**Required work:** Write out, word for word, each line from the start of the entries through the one holding "Schauen Sie einmal auf die Elbe. Damals wäre"; omit the pictures.

Top of Dataset entries

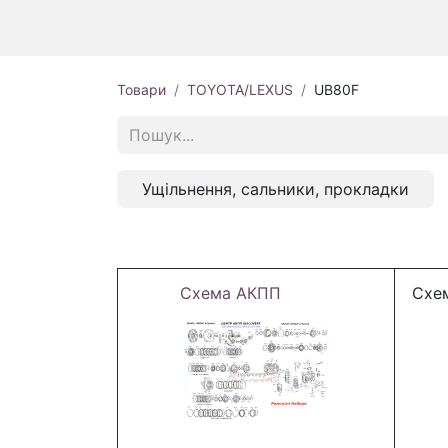
Товари
TOYOTA/LEXUS
UB80F
Ущільнення, сальники, прокладки
Схема АКПП
Схем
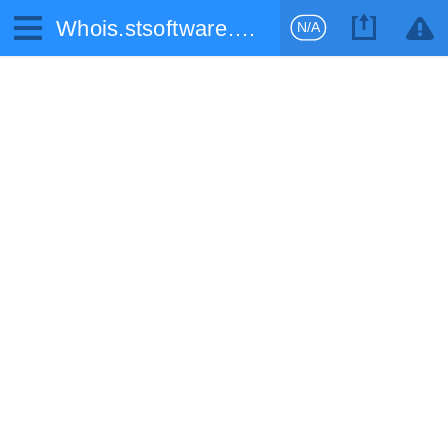
Whois.stsoftware.biz
N/A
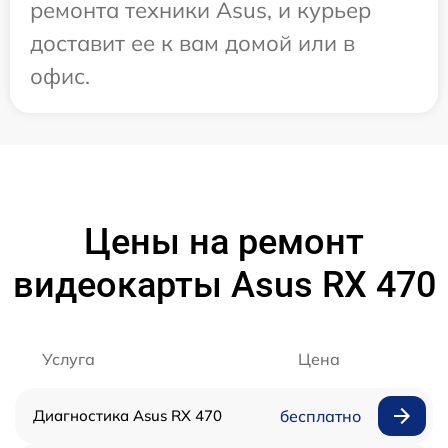
ремонта техники Asus, и курьер
доставит ее к вам домой или в
офис.
Цены на ремонт
видеокарты Asus RX 470
Услуга
Цена
Диагностика Asus RX 470
бесплатно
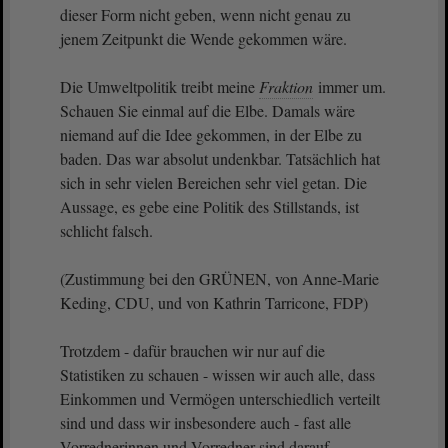
dieser Form nicht geben, wenn nicht genau zu
jenem Zeitpunkt die Wende gekommen wäre.
Die Umweltpolitik treibt meine
Fraktion
immer um.
Schauen Sie einmal auf die Elbe. Damals wäre
niemand auf die Idee gekommen, in der Elbe zu
baden. Das war absolut undenkbar. Tatsächlich hat
sich in sehr vielen Bereichen sehr viel getan. Die
Aussage, es gebe eine Politik des Stillstands, ist
schlicht falsch.
(Zustimmung bei den GRÜNEN, von Anne-Marie
Keding, CDU, und von Kathrin Tarricone, FDP)
Trotzdem - dafür brauchen wir nur auf die
Statistiken zu schauen - wissen wir auch alle, dass
Einkommen und Vermögen unterschiedlich verteilt
sind und dass wir insbesondere auch - fast alle
Vorrednerinnen und Vorredner sind darauf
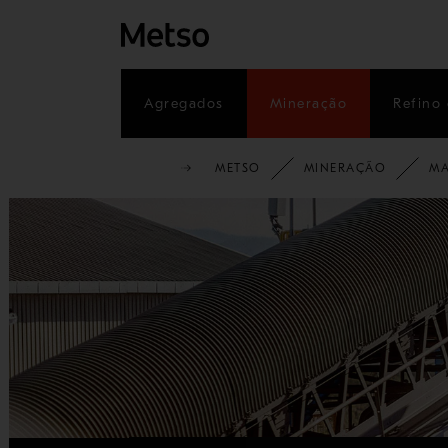
Agregados
Mineração
Refino 
METSO
MINERAÇÃO
MA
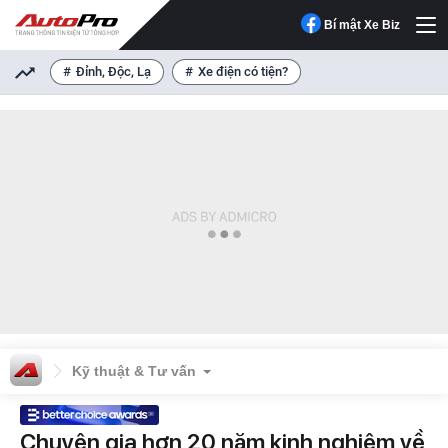
Bí mật Xe Biz
Đỉnh, Độc, Lạ
Xe điện có tiện?
Kỹ thuật & Tư vấn
Chuyên gia hơn 20 năm kinh nghiệm về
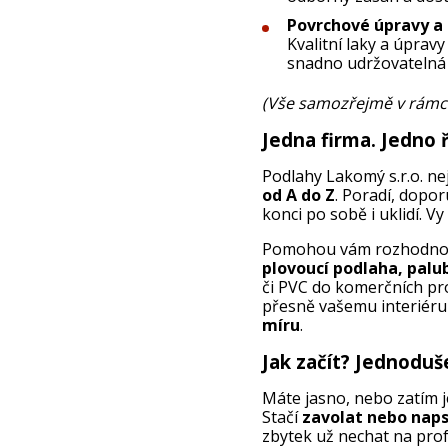
Povrchové úpravy a
Kvalitní laky a úpravy
snadno udržovatelná 
(Vše samozřejmě v rámci
Jedna firma. Jedno 
Podlahy Lakomý s.r.o. ne
od A do Z
. Poradí, dopor
konci po sobě i uklidí. Vy
Pomohou vám rozhodnout, 
plovoucí podlaha, palu
či PVC do komerčních pro
přesně vašemu interiéru 
míru
.
Jak začít? Jednoduš
Máte jasno, nebo zatím je
Stačí
zavolat nebo naps
zbytek už nechat na prof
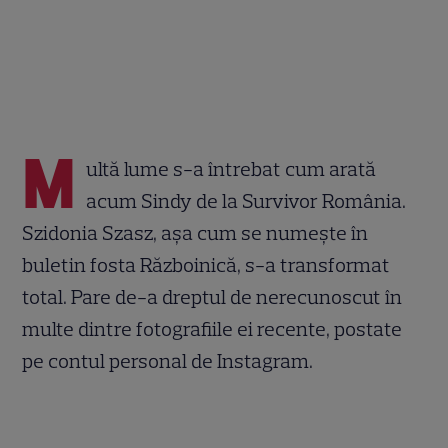
M
ultă lume s-a întrebat cum arată
acum Sindy de la Survivor România.
Szidonia Szasz, așa cum se numește în
buletin fosta Războinică, s-a transformat
total. Pare de-a dreptul de nerecunoscut în
multe dintre fotografiile ei recente, postate
pe contul personal de Instagram.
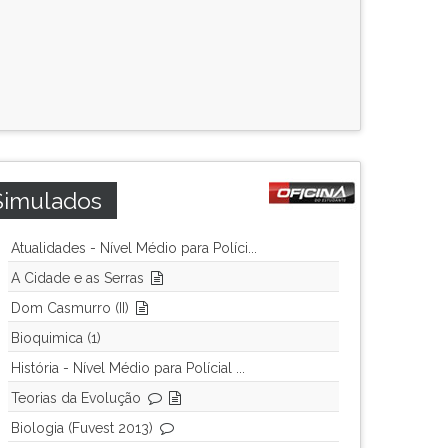
Simulados
Atualidades - Nível Médio para Políci...
A Cidade e as Serras
Dom Casmurro (II)
Bioquimica (1)
História - Nível Médio para Polícial ...
Teorias da Evolução
Biologia (Fuvest 2013)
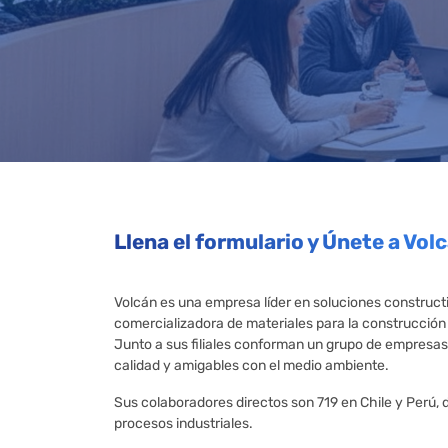
Llena el formulario y Únete a Vol
Llena el formulario y Únete 
Volcán es una empresa líder en soluciones construct
comercializadora de materiales para la construcción e
Junto a sus filiales conforman un grupo de empresas
calidad y amigables con el medio ambiente.
Sus colaboradores directos son 719 en Chile y Perú,
procesos industriales.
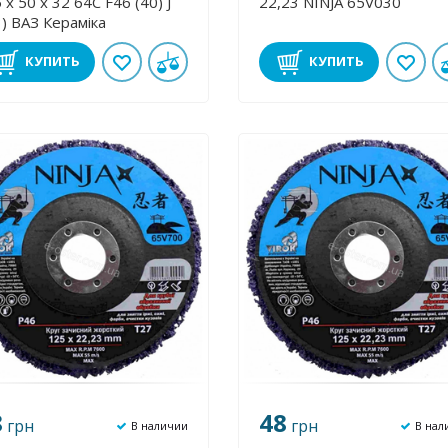
 х 50 х 32 64С F46 (40) J
22,23 NINJA 65V030
) ВАЗ Кераміка
КУПИТЬ
КУПИТЬ
8
48
грн
грн
В наличии
В нал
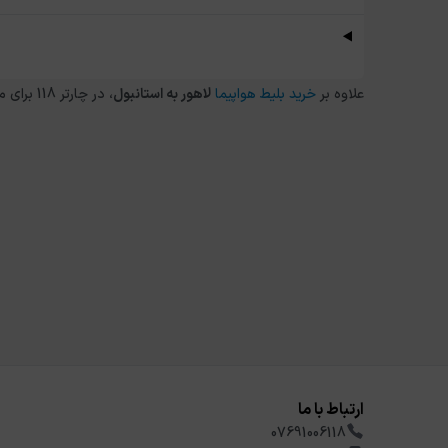
علاوه بر
خرید بلیط هواپیما
لاهور
به
استانبول
، در چارتر 118 برای مقاصد دیگر داخلی و خارجی نیز می توانید از طریق
ارتباط با ما
07691006118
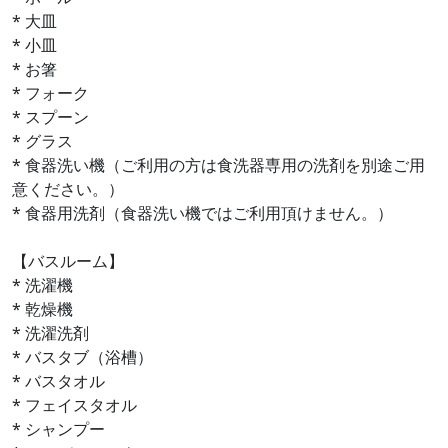
* 大皿
* 小皿
* お箸
* フォーク
* スプーン
* グラス
* 食器洗い機（ご利用の方は食洗器専用の洗剤を別途ご用
意ください。）
* 食器用洗剤（食器洗い機ではご利用頂けません。）
【バスルーム】
* 洗濯機
* 乾燥機
* 洗濯洗剤
* バスタブ（浴槽）
* バスタオル
* フェイスタオル
* シャンプー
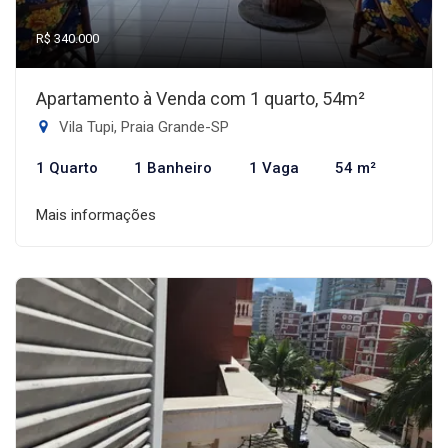
R$ 340.000
Apartamento à Venda com 1 quarto, 54m²
Vila Tupi, Praia Grande-SP
1 Quarto
1 Banheiro
1 Vaga
54 m²
Mais informações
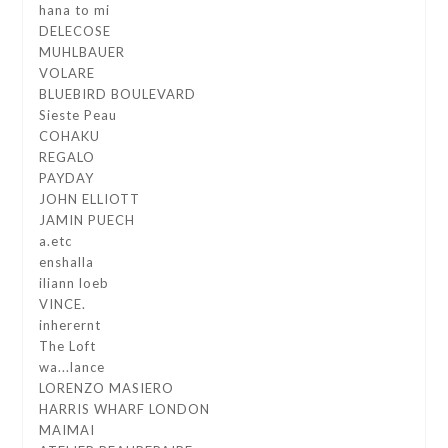
hana to mi
DELECOSE
MUHLBAUER
VOLARE
BLUEBIRD BOULEVARD
Sieste Peau
COHAKU
REGALO
PAYDAY
JOHN ELLIOTT
JAMIN PUECH
a.etc
enshalla
iliann loeb
VINCE.
inherernt
The Loft
wa...lance
LORENZO MASIERO
HARRIS WHARF LONDON
MAIMAI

Bottom of Dataset entries

**Your response:**
Товари
TOYOTA/LEXUS
UB80F
Ущільнення, сальники, прокладки
Схема АКПП
Схем
Whois.stsoftware.biz
N/A
ремонта техники Asus, и курьер
доставит ее к вам домой или в
офис.
Цены на ремонт
видеокарты Asus RX 470
Услуга
Цена
Диагностика Asus RX 470
бесплатно
dieser Form nicht geben, wenn nicht genau zu
jenem Zeitpunkt die Wende gekommen wäre.
Die Umweltpolitik treibt meine
Fraktion
immer um.
Schauen Sie einmal auf die Elbe. Damals wäre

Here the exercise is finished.